(PROVIDED TEXT begins)
Talia Carner – My Brain’s Big Bang

I sit in a classroom where I clearly do not belong. On the blackboard, the professor writes a scientific formula that stretches into its third line. What looks like high-end mathematics is merely serendipitous to the chemistry, physics of light, and of course, astrophysics entombed within the squiggles, numbers and characters.

Stunned, I stare at the white chalk marks. I am supposed to take a science course in order to graduate with an M.A. in Economics. But this? Life’s circumstances are pressing upon me: if I complete a single science requirement, I can graduate, leave my husband, take my two babies, and move near the city where the jobs are.[private] I am racing against time. All my plans will fall through if I don’t complete a science course. I will reenter the job market without the benefit of a graduate degree on which I’ve spent the past four years – and money I could ill-afford.

As the professor continues his furious scribbling on the board while spewing incomprehensible narration, I chide myself for having postponed taking my science credits until this semester when the pickings of available courses with no science prerequisite are almost nil; this is the only one.

No prerequisite? What is the professor talking about when he explains how to measure the temperature of a mass of compact matter called “a star” based upon its thermonuclear fusion? And to extrapolate in the process how old this star is and how many aeons will it live before its supernova nucleosynthesis? The kinematic viscosity is helpful here, and don’t forget the hydrostatic equilibrium, of course.

Apprehension about the course description fills me as I glance at the rapt faces of students who fill the room. When I had signed for Cosmology, I had thought it was akin to Astronomy. Beyond learning to point out the Great Dipper and Orion, I would learn to identify a few more constellations. I would flaunt my expertise with friends at a beach party on dark summer nights …

At recess, I go to speak to the professor. He is munching on a sandwich which his wife, who has sat throughout the lecture on a side chair, has unwrapped. As he nods to me to talk, she pours coffee into a cup unscrewed from the top of his thermos.


“Professor, this class was listed specifically as having no science prerequisite,” I say.

“And it doesn’t. Do you have high school math?”

I nod.

“Well then, you have all the background you need.”

I point at the blackboard. “I can’t make heads or tails of this –”

His hand waves in dismissal. “Don’t worry. Cosmology is fun.” He gulps coffee. “Trust me. You’ll be okay.”

After recess, when everyone has written their names on the yellow legal pad, introductions are made. Of the thirty-plus students, I am the only one who is not a science teacher, a Brookhaven nuclear lab worker, an engineer, or a school principal. Unlike me, they all knew what Cosmology was. This is even a “safe” course for some of them, taking it for a graduate management or an organisational degree.
(PROVIDED TEXT ends)
(RAW DATA begins)
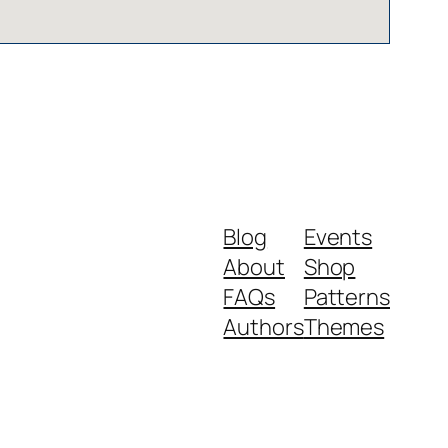
Blog
Events
About
Shop
FAQs
Patterns
Authors
Themes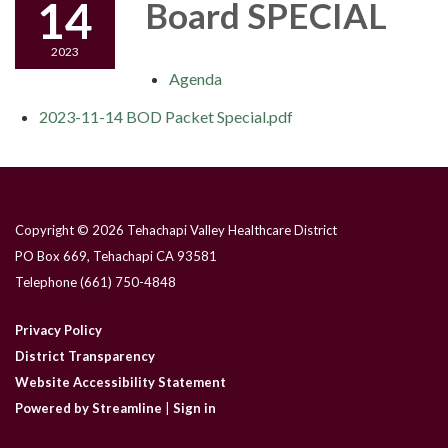
14
Board SPECIAL
2023
Agenda
2023-11-14 BOD Packet Special.pdf
Copyright © 2026 Tehachapi Valley Healthcare District
PO Box 669, Tehachapi CA 93581
Telephone
(661) 750-4848
Privacy Policy
District Transparency
Website Accessibility Statement
Powered by Streamline
|
Sign in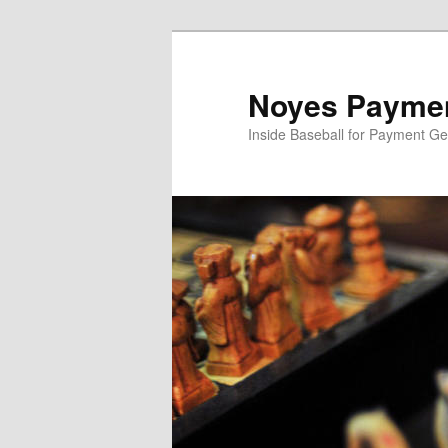
Skip
to
primary
Noyes Paymen
content
Inside Baseball for Payment G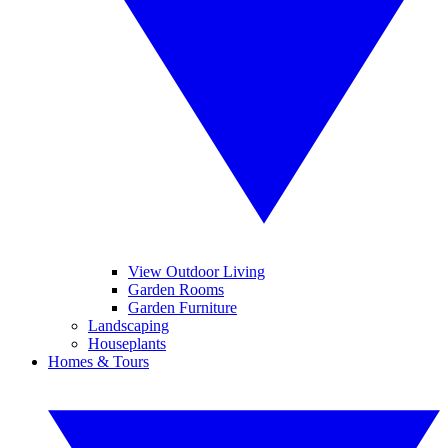
View Outdoor Living
Garden Rooms
Garden Furniture
Landscaping
Houseplants
Homes & Tours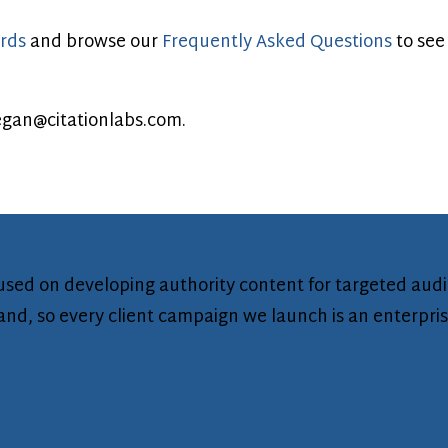
rds
and browse our
Frequently Asked Questions
to see
gan@citationlabs.com
.
ocused on developing authority content for targeted aud
brand, so every client campaign we launch is an enterpri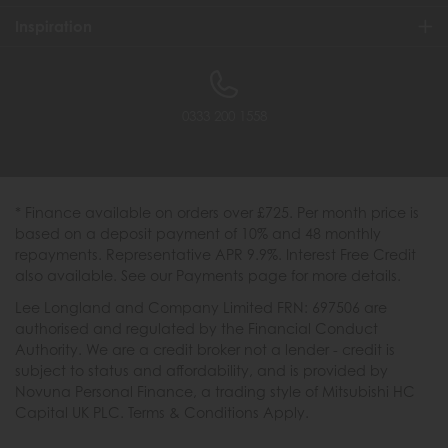
Inspiration
0333 200 1558
* Finance available on orders over £725. Per month price is
based on a deposit payment of 10% and 48 monthly
repayments. Representative APR 9.9%. Interest Free Credit
also available. See our Payments page for more details.
Lee Longland and Company Limited FRN: 697506 are
authorised and regulated by the Financial Conduct
Authority. We are a credit broker not a lender - credit is
subject to status and affordability, and is provided by
Novuna Personal Finance, a trading style of Mitsubishi HC
Capital UK PLC. Terms & Conditions Apply.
(RAW DATA ends)
__WHAT TO DO__:
**a)** In the essay about the cosmology class, what degree does the narrator need a science course to graduate with?
**b)** Resume the essay about the cosmology class, starting right after its final sentence.

__RESULTS FOR THE EXERCISE__:
**a)** An M.A. in Economics.

**b)**
I reassess my situation in the week before the next class. High school math? In almost three out of four years of my Tel-Aviv-based French high school, I couldn’t get it. My brain wasn’t wired to understand math. Having squeaked through ninth grade all the study modules of chemistry and physics, I shut them forever out of my life in order to major in Social Studies. I took instead sociology, political science, world history, and economics (in addition to English, geography, Bible, world literature, Jewish studies, and heavy dose of French, from grammar to theatre.) Most painful was the fact that I still had to face the required algebra, calculus and trigonometry. Month after month and year after year numerous private tutors hired by my concerned parents failed to help me grasp the concepts. Thankfully, I found geometry easy enough, and it kept me from failing.

Then one day, in the spring of my junior year, the light bulb went on in my head. Popped with sparks. Suddenly I got it. Math was so easy! It was even fun! I raised my hand in class and wrote solutions on the blackboard. I began acing quizzes and tests. Going back through my workbooks from previous years, I played with math problems as if they were puzzles. Throughout my senior year, I tutored my friends for the dreaded matriculation.

Sure enough, at matriculation, I scored 100, the equivalent of American score of 800 in math SAT.


I find myself a decade later re-examining the university class offerings for science. It confirms that no other class is listed as free of background in science. They must all be worse than this Cosmology business. And this class is scheduled in the evening, and luckily, off campus, closer to my house. It’s difficult to pay for a babysitter and gasoline these days when my globe-trotting husband is suing me for custody of my babies, and my legal fees have already depleted my parents’ savings.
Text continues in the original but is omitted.